▶ **Requirement**: Repeat everything in the listing exactly, except for the images.

▶ **Given material**:
------------------------------------------------

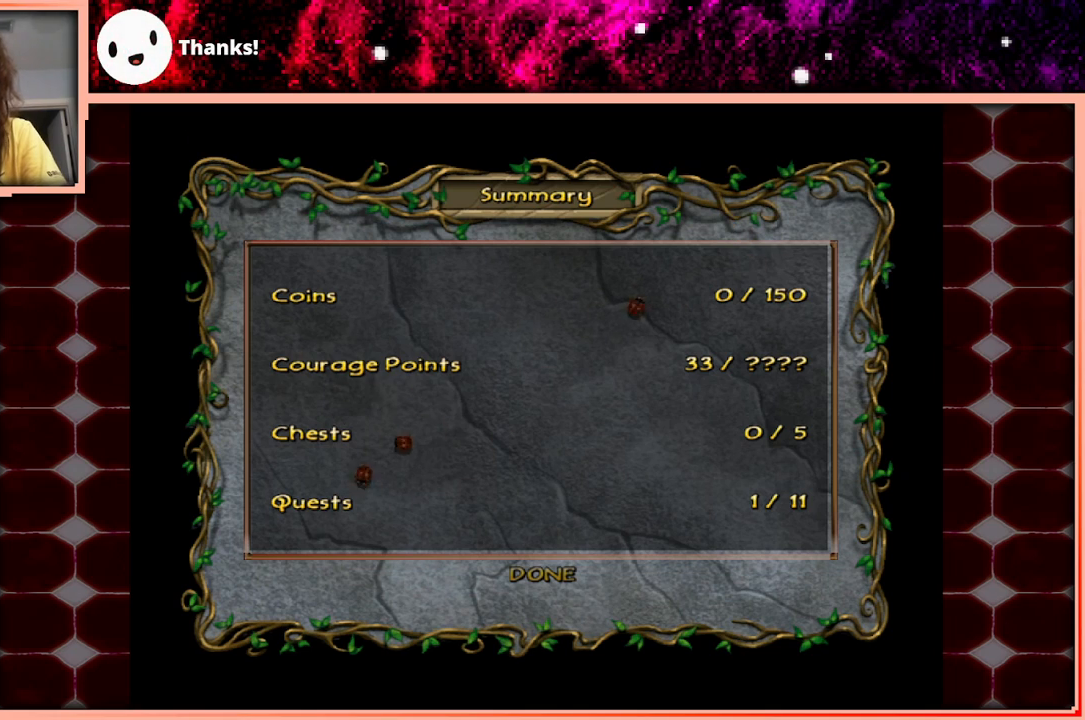
{"keys": [], "events": []}
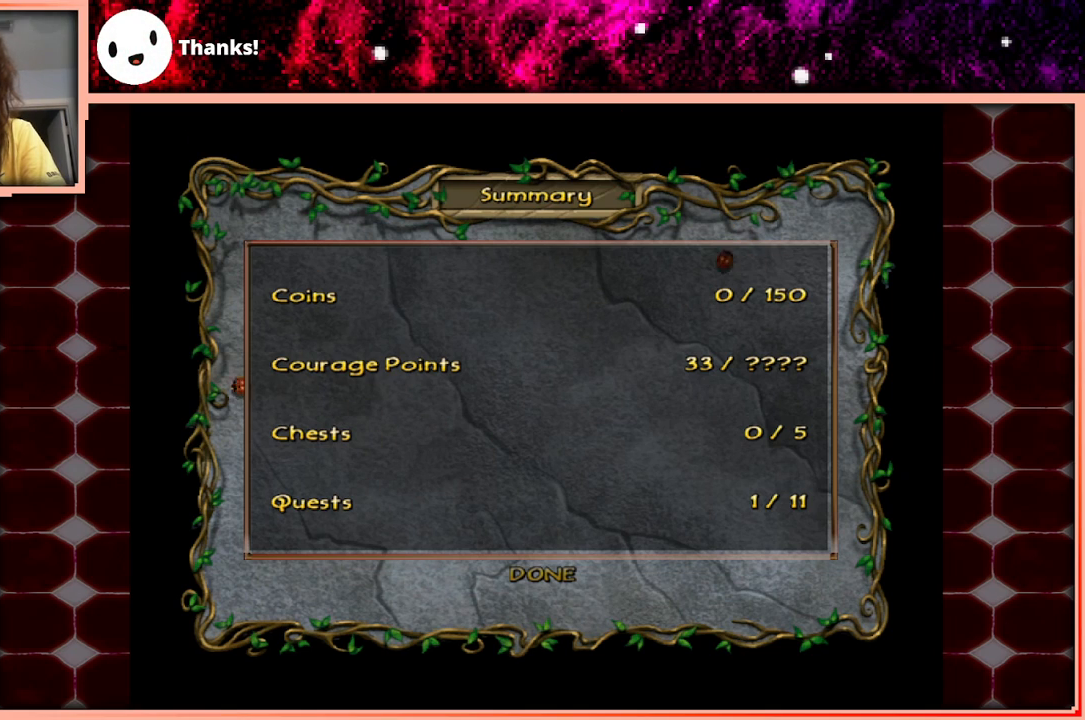
{"keys": [], "events": []}
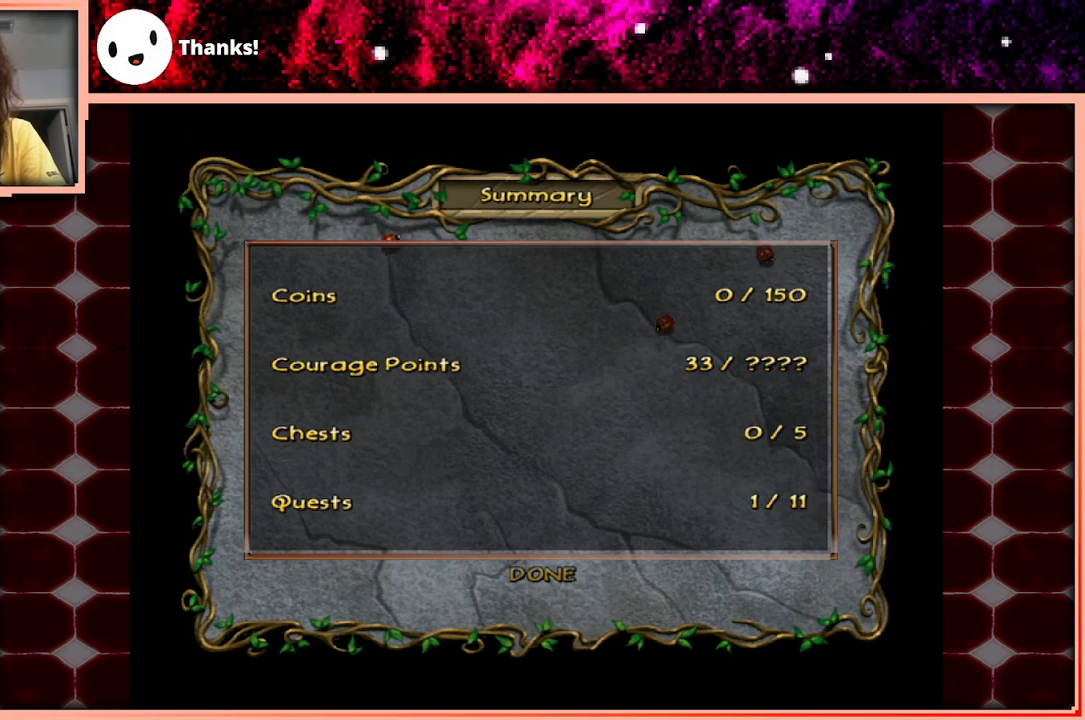
{"keys": [], "events": []}
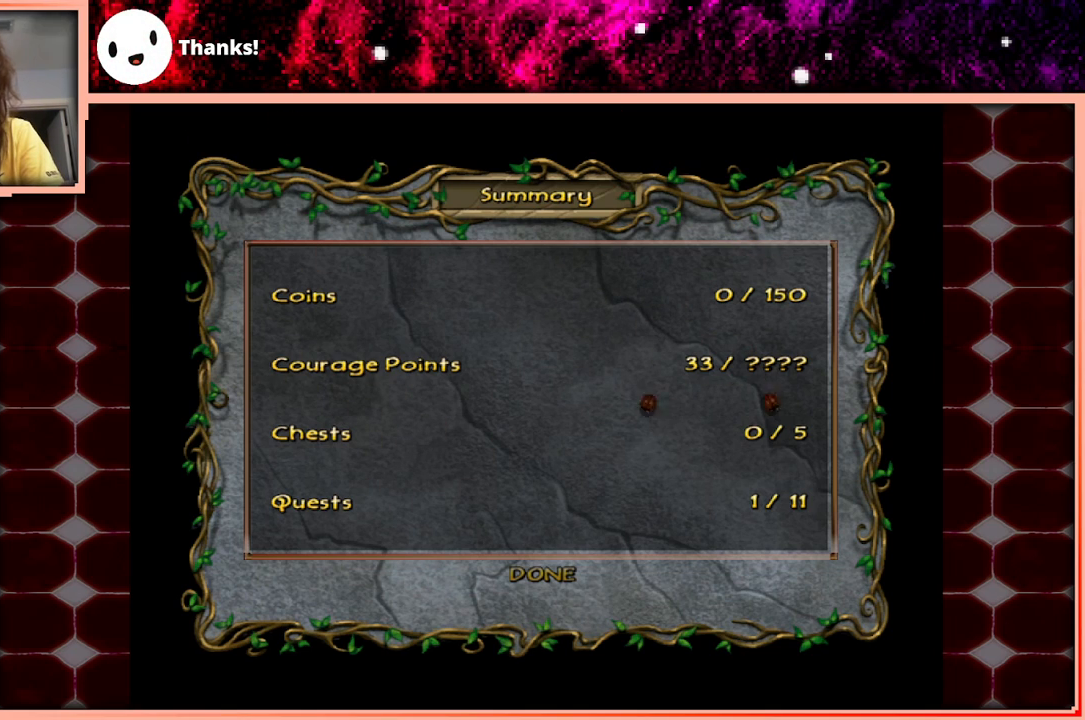
{"keys": [], "events": []}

------------------------------------------------

▶ **Solution to the problem**:
{"keys": [], "events": []}
{"keys": [], "events": []}
{"keys": [], "events": []}
{"keys": [], "events": []}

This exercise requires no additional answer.